However, this request was almost impossible in the early 19th century. Without a husband, women could not afford to live and thrive. Woolf and Mrs. Louise Mallard both wanted to be their own independent person but were unable to because of things they were not allowed to do due to their gender. Not only can gender roles be harmful to the maturity of young people, but it can also have fatal impacts. Stated in the poem “Barbie Doll” by Marge Piercy, girls are pressured by society to act and look a certain way. “She was healthy, tested intelligent, possessed strong arms and back. She went to and fro apologizing. Everyone saw a fat nose on thick legs”. Piercy uses these lines to show that no matter how hard she tries, she will never be good enough in the eyes of society. Despite the archaic nature of the poem, the truths in it are still relevant to today’s teens. Young women still feel this pressure to look and act a certain way in order to be seen as desirable. These negative beliefs can cause young girls to take significant measures in order to alter themselves such as plastic surgery, diets, etc. While plastic surgery and diets seem harmless, they can be a gateway into more lethal topics like eating disorders, body dysmorphic disorder, depression, anxiety, and suicide. The issue of body image and societal pressures do not end with just females, though. Men can also be greatly impacted by body image issues. In “The Troubled Life of Boys; The Bully in the Mirror”, the idea of toxic masculinity is discussed and expanded upon.
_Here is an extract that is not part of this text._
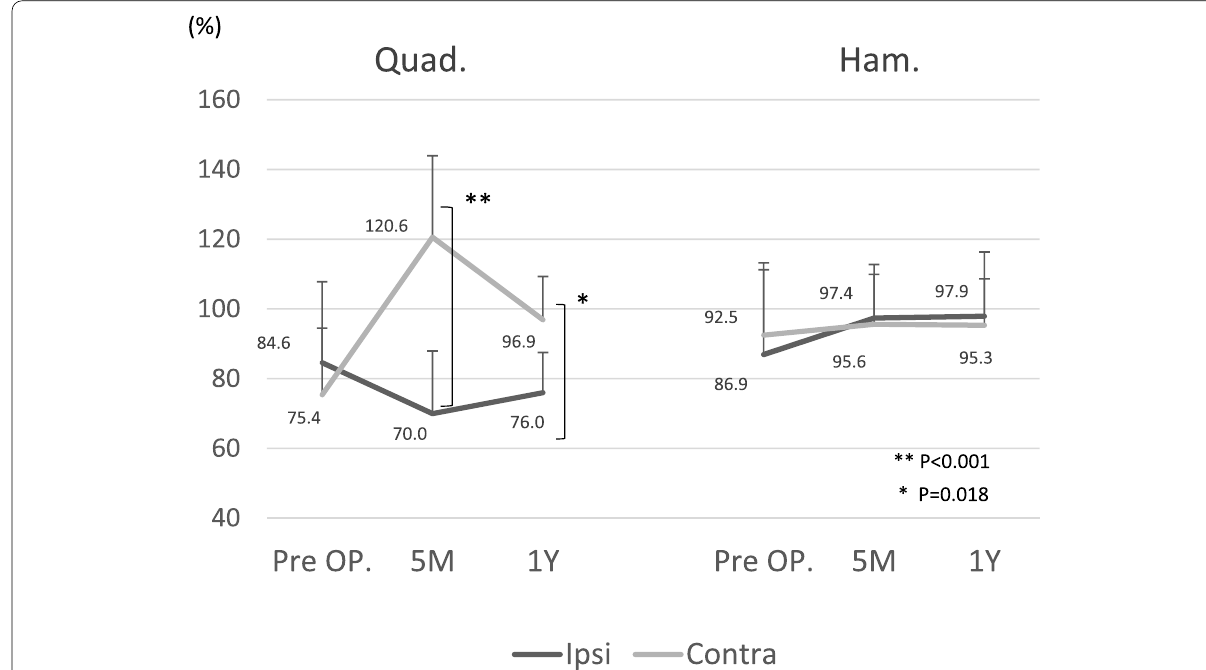
Fig. 1 When the side-to-side muscle strength ratio were evaluated, the strength of the quadriceps and hamstring muscle was not different between the two groups preoperatively (Quad.: 75.4 19% in the C-BTB vs. 84.6 21% in the I-BTB; p 0.194, Ham.: 92.5 18.7% in the C-BTB vs. ± ± = ± 86.9 17.8% in the I-BTB; p 0.49). However, quadriceps muscle strength in the C-BTB group was significantly higher than that in the I-BTB group ± = at 5 months (Quad.: 120.6 24.5% in the C-BTB vs. 70.0 12.3% in the I-BTB; p < 0.001, Ham.: 95.6 17.2% in the C-BTB vs. 97.4 23.9% in the I-BTB; ± ± ± ± p 0.055) and 12 months (Quad.: 96.9 12.4% in the C-BTB vs. 76.0 17.6% in the I-BTB; p 0.018, Ham.: 95.3 13.3% in the C-BTB vs. 97.9 12.8% = ± ± = ± ± in the I-BTB; p 0.74) =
Stephen S. Hall uses teenagers’ first hand accounts of the problems they have dealt with because of this male body ideal. “Boys have body-image problems, too. Traditionally, they have felt pressure to look not thin, but rather strong and virile, which increasingly seems to mean looking bulked up and muscular”. Much like their female counterparts, males take drastic measures in order to achieve the ideal. Some of these include steroids, excessive exercise, and starvation. The pressure society places on young men to look a certain way harms them because it can lead to problems later in life. Society’s pressure to place males and females into certain stereotypes are dangerous for the adolescents that are raised under them. It can hinder their growth when it comes to their development into adulthood. For example, women and men both feel pressure to look a certain way in order to be desireable to others. This causes them to develop deadly habits that may impact them in the long run. The gender roles that are in place in society have an overall negative influence on developing teenagers.